By Sneha Iyer | Updated March 2026
What Is Indirect Transfer?
Indirect transfer refers to the taxation of capital gains arising when a non-resident transfers shares or interests in a foreign entity that derives substantial value from assets located in India. Under Explanation 5 to Section 9(1)(i) of the Income Tax Act, 1961, inserted by the Finance Act, 2012 (with retrospective effect from April 1, 1962), such shares are deemed to be capital assets situated in India — making the gains taxable in India even though the transaction occurs entirely offshore.
For foreign investors, this is one of India's most consequential tax provisions. If your holding company in Singapore, Mauritius, or the Netherlands owns shares in an Indian subsidiary, and you sell those holding company shares to a third party, India can tax the capital gains — provided the Indian assets constitute at least 50% of the holding company's total asset value and exceed INR 10 crore. The provision was born from the landmark Vodafone International Holdings BV v. Union of India dispute and remains a critical consideration for any cross-border M&A involving Indian targets.
The provision survived major controversy — including retrospective application that led to international arbitration losses for India — before the government repealed the retrospective element through the Taxation Laws (Amendment) Act, 2021. The prospective provisions from May 28, 2012 onward remain fully operative.
Legal Basis
The indirect transfer framework rests on multiple interconnected provisions:
- Section 9(1)(i) of the Income Tax Act, 1961 — The base provision deeming income from any capital asset situated in India as accruing or arising in India, even if received by a non-resident.
- Explanation 4 to Section 9(1)(i) — Clarifies that "through" includes "by means of," "in consequence of," or "by reason of" — broadening the scope to cover layered offshore structures.
- Explanation 5 to Section 9(1)(i) — Inserted by Finance Act, 2012 (retrospective to 1962; retrospective element repealed in 2021). Deems shares or interests in a foreign entity to be situated in India if they derive their value substantially from Indian assets.
- Explanation 6 to Section 9(1)(i) — Inserted by Finance Act, 2015. Defines "substantially" using a dual threshold: Indian assets must (a) exceed INR 10 crore in fair market value, and (b) represent at least 50% of all assets owned by the foreign entity.
- Explanation 7 to Section 9(1)(i) — Small shareholder exemption: investors holding less than 5% of voting power or share capital, with no management or control rights, are exempt from indirect transfer taxation.
- Section 285A read with Rule 114DB — Imposes reporting obligations on Indian concerns (the Indian subsidiary) to file Form 49D within 90 days of financial year-end when an indirect transfer occurs.
- Rules 11UB and 11UC — Inserted via notification S.O.2226(E) dated June 28, 2016. Prescribe fair market value determination and proportionate income attribution to Indian assets.
- Taxation Laws (Amendment) Act, 2021 — Received Presidential assent on August 13, 2021. Nullified retrospective application for transactions before May 28, 2012, and provided for refund of taxes already collected (without interest).

* **Records provided**:
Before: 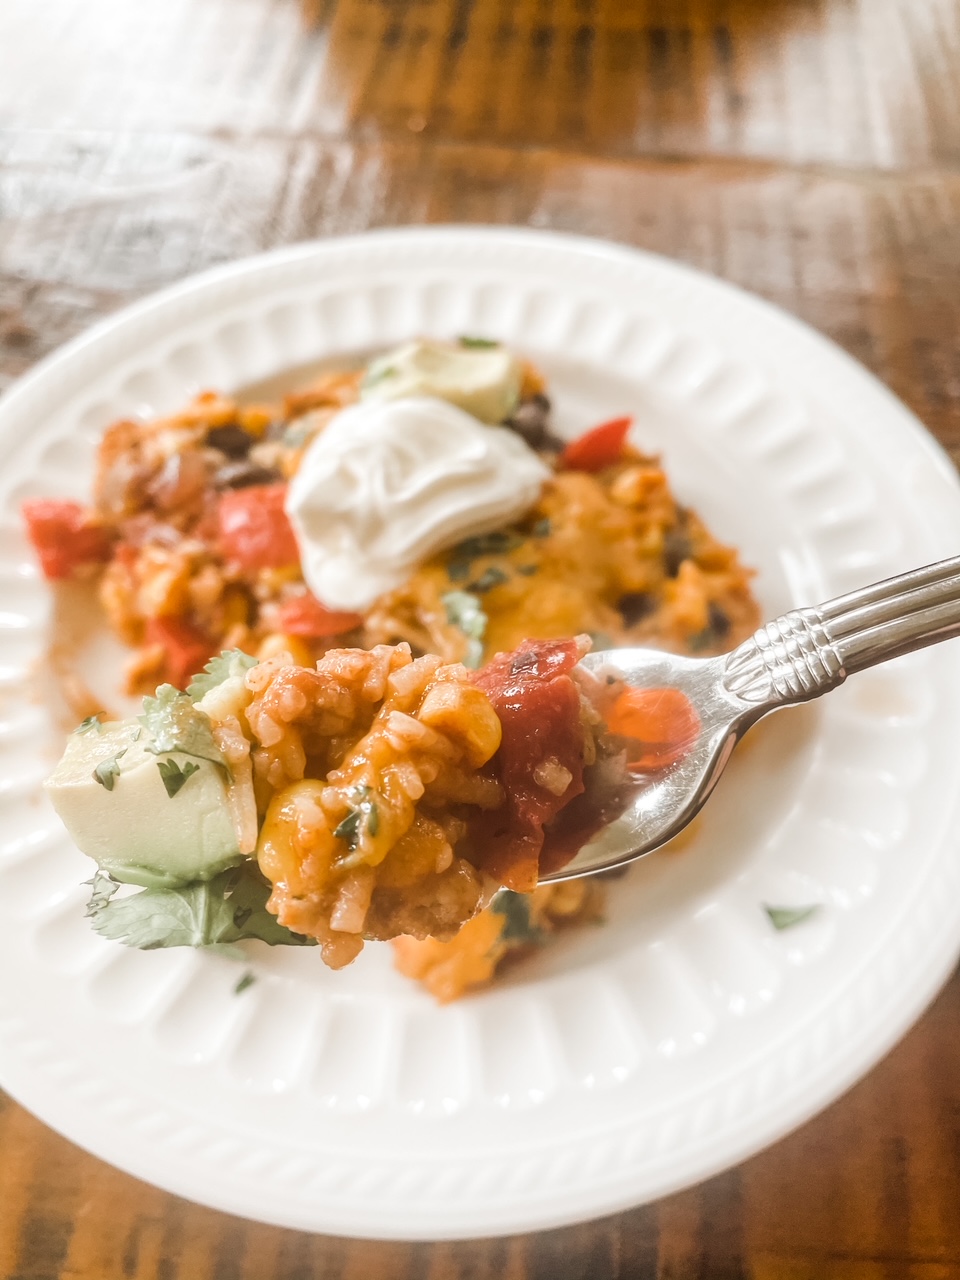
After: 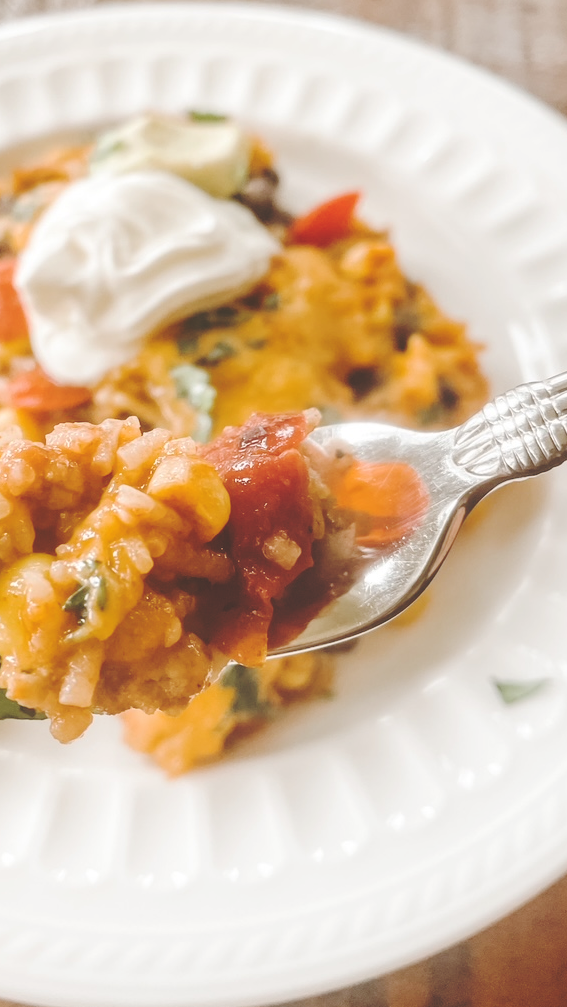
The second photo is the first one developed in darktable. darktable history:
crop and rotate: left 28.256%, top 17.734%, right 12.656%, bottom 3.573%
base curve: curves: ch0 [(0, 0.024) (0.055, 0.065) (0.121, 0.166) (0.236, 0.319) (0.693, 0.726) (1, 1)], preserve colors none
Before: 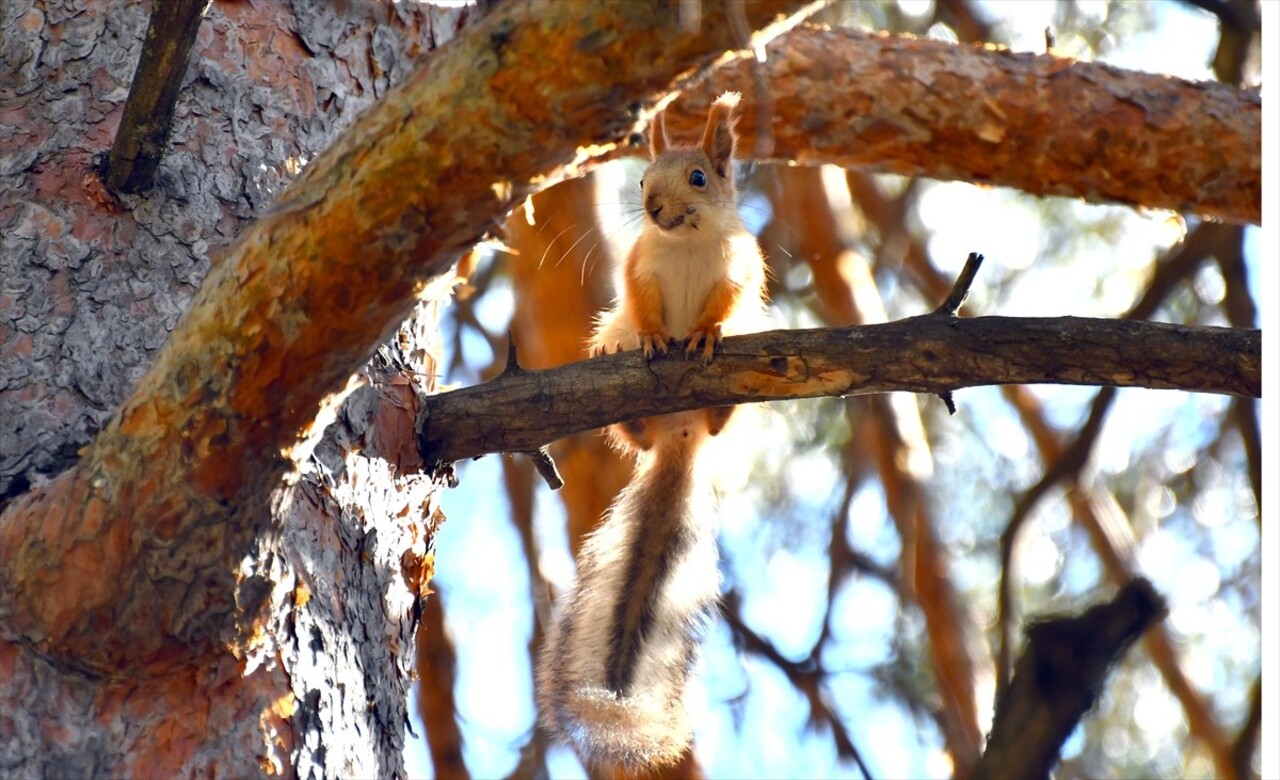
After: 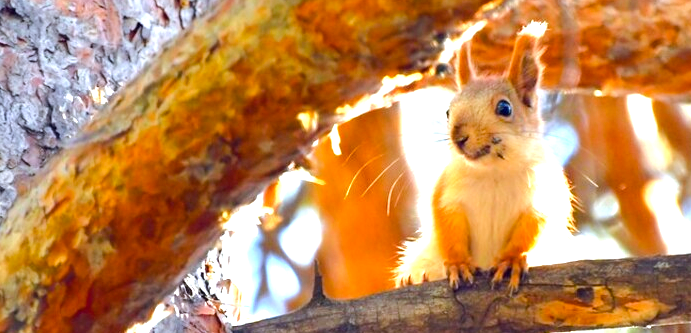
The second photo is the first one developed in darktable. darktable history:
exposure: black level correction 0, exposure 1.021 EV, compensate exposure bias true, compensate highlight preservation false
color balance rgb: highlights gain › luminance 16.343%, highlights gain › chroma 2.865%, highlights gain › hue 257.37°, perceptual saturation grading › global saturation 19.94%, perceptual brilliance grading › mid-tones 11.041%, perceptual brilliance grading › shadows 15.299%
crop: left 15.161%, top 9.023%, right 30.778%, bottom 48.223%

* **Problem 1**: According to the indirect transfer article, on what date did the Taxation Laws (Amendment) Act, 2021 receive Presidential assent?
* **Problem 2**: Please revise the passage of the indirect transfer article starting at "- Explanation 7" and ending at "to Indian assets.", putting "60 days" in place of "90 days".

* **Task output 1**: August 13, 2021.

* **Task output 2**:
- Explanation 7 to Section 9(1)(i) — Small shareholder exemption: investors holding less than 5% of voting power or share capital, with no management or control rights, are exempt from indirect transfer taxation.
- Section 285A read with Rule 114DB — Imposes reporting obligations on Indian concerns (the Indian subsidiary) to file Form 49D within 60 days of financial year-end when an indirect transfer occurs.
- Rules 11UB and 11UC — Inserted via notification S.O.2226(E) dated June 28, 2016. Prescribe fair market value determination and proportionate income attribution to Indian assets.